- Goal of the exercise
Below are some records. Say how many of their lines contain the string "white", and give nothing but the number.

- Data extract

-=-=-

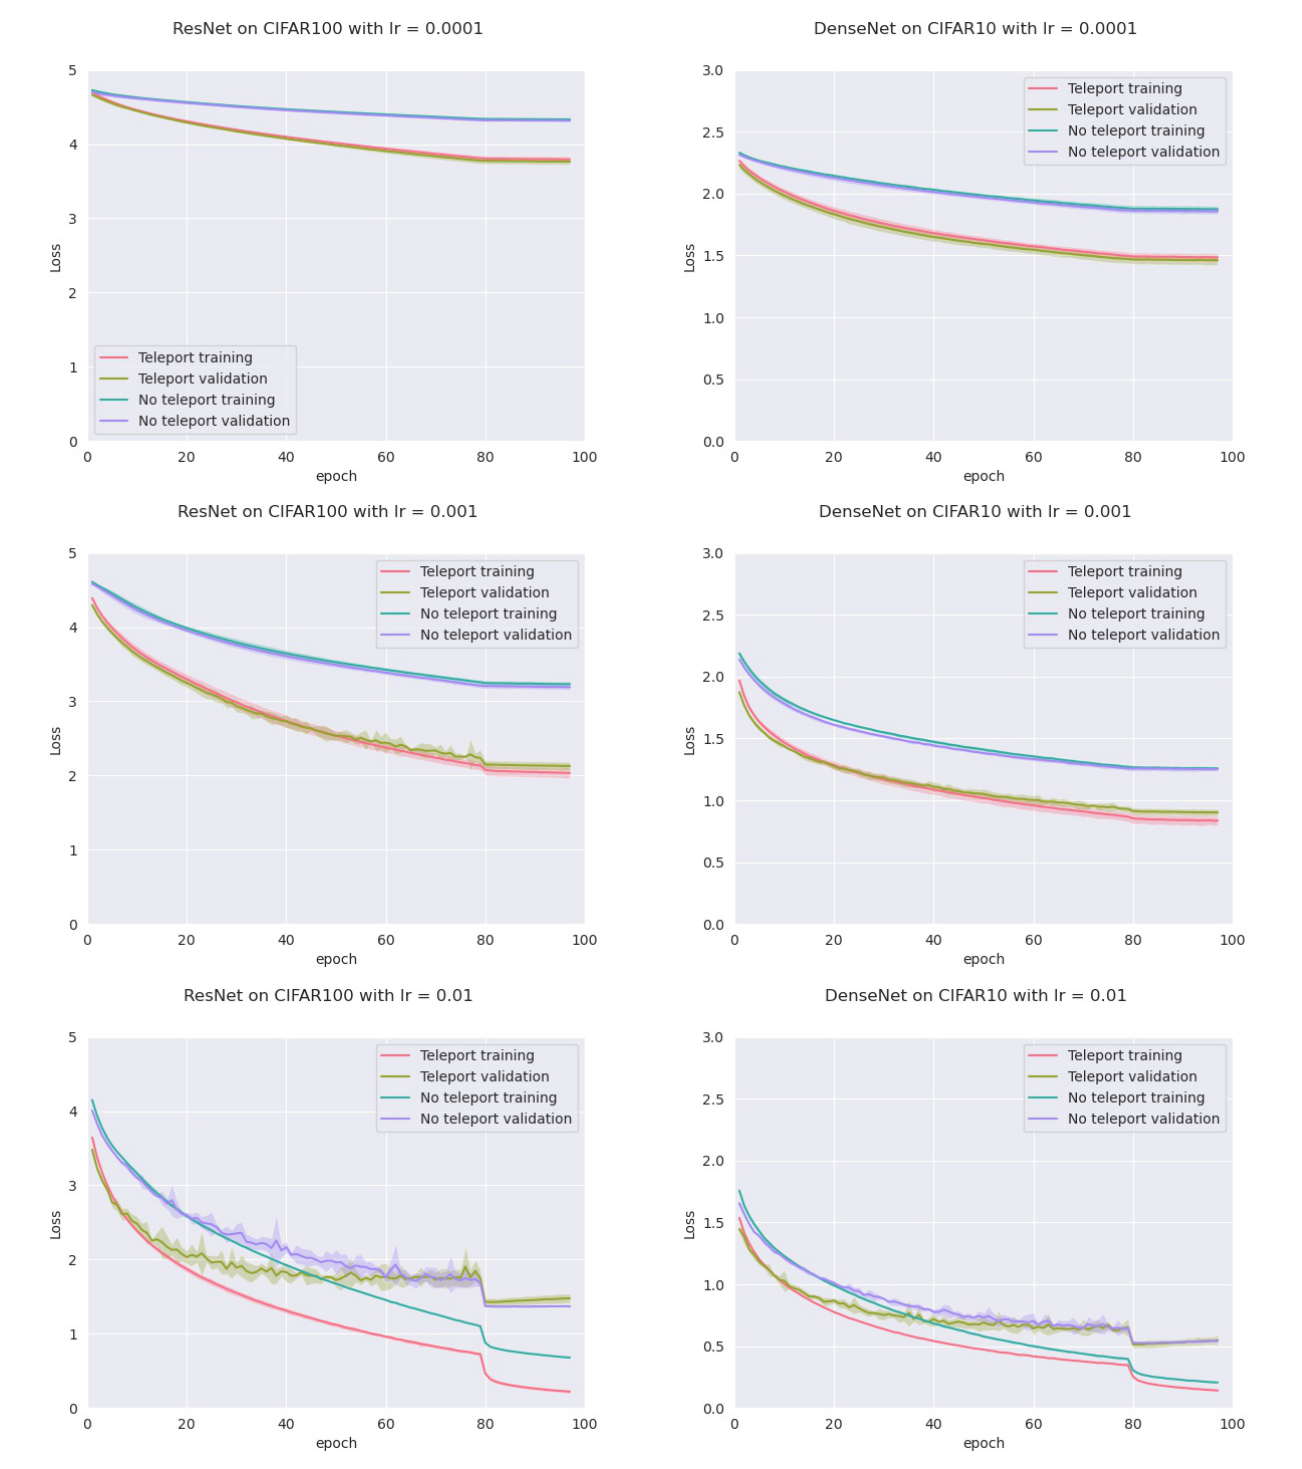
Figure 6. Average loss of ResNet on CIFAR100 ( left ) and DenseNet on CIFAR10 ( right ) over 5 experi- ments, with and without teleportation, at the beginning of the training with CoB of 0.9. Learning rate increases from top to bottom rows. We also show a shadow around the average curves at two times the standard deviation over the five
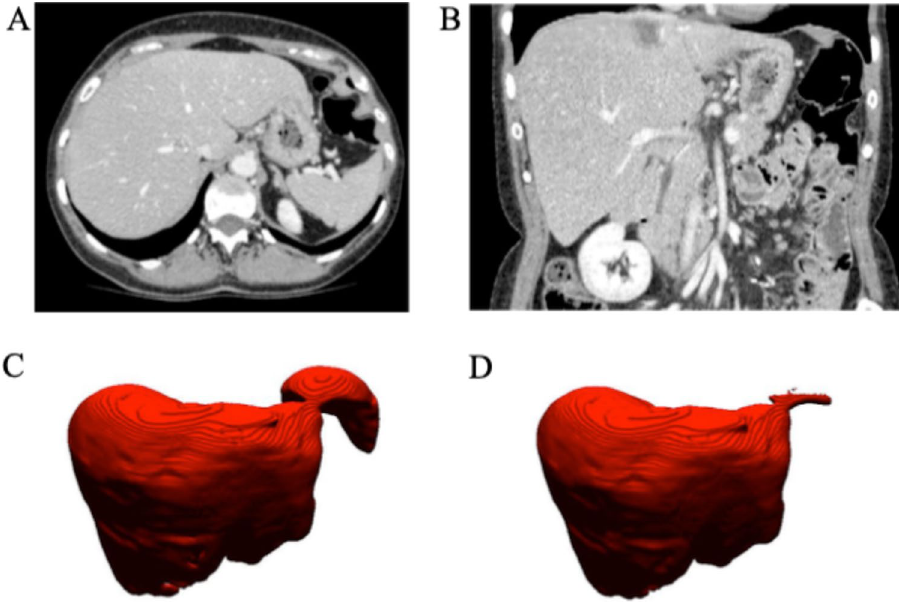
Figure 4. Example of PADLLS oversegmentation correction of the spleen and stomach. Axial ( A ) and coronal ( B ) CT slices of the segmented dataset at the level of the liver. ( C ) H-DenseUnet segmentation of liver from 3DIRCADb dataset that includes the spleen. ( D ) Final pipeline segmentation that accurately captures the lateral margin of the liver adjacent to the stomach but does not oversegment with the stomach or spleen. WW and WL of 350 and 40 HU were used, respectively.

-=-=-

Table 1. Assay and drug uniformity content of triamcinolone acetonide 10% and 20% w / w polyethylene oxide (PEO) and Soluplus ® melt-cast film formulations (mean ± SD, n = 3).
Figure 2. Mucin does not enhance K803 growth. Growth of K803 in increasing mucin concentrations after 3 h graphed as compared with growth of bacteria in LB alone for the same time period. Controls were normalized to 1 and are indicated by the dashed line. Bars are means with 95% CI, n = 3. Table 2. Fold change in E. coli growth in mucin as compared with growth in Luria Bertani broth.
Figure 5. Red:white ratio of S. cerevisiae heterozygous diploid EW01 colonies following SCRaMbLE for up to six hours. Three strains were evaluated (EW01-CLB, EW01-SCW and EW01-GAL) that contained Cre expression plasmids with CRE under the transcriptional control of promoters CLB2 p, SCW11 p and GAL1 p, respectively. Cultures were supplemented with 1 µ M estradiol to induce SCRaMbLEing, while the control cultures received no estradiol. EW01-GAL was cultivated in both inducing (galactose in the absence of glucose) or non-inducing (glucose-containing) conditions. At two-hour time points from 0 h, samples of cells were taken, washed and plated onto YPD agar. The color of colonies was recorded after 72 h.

-=-=-

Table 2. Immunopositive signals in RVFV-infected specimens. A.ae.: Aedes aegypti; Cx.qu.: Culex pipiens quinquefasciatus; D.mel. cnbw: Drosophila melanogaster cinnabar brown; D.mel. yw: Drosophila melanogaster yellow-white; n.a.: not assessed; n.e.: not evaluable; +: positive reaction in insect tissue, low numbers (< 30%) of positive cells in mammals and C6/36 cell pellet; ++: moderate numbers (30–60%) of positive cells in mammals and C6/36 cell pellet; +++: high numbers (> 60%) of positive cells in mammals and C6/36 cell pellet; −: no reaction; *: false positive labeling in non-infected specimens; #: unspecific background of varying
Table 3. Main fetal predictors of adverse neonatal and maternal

-=-=-

- Exercise output
2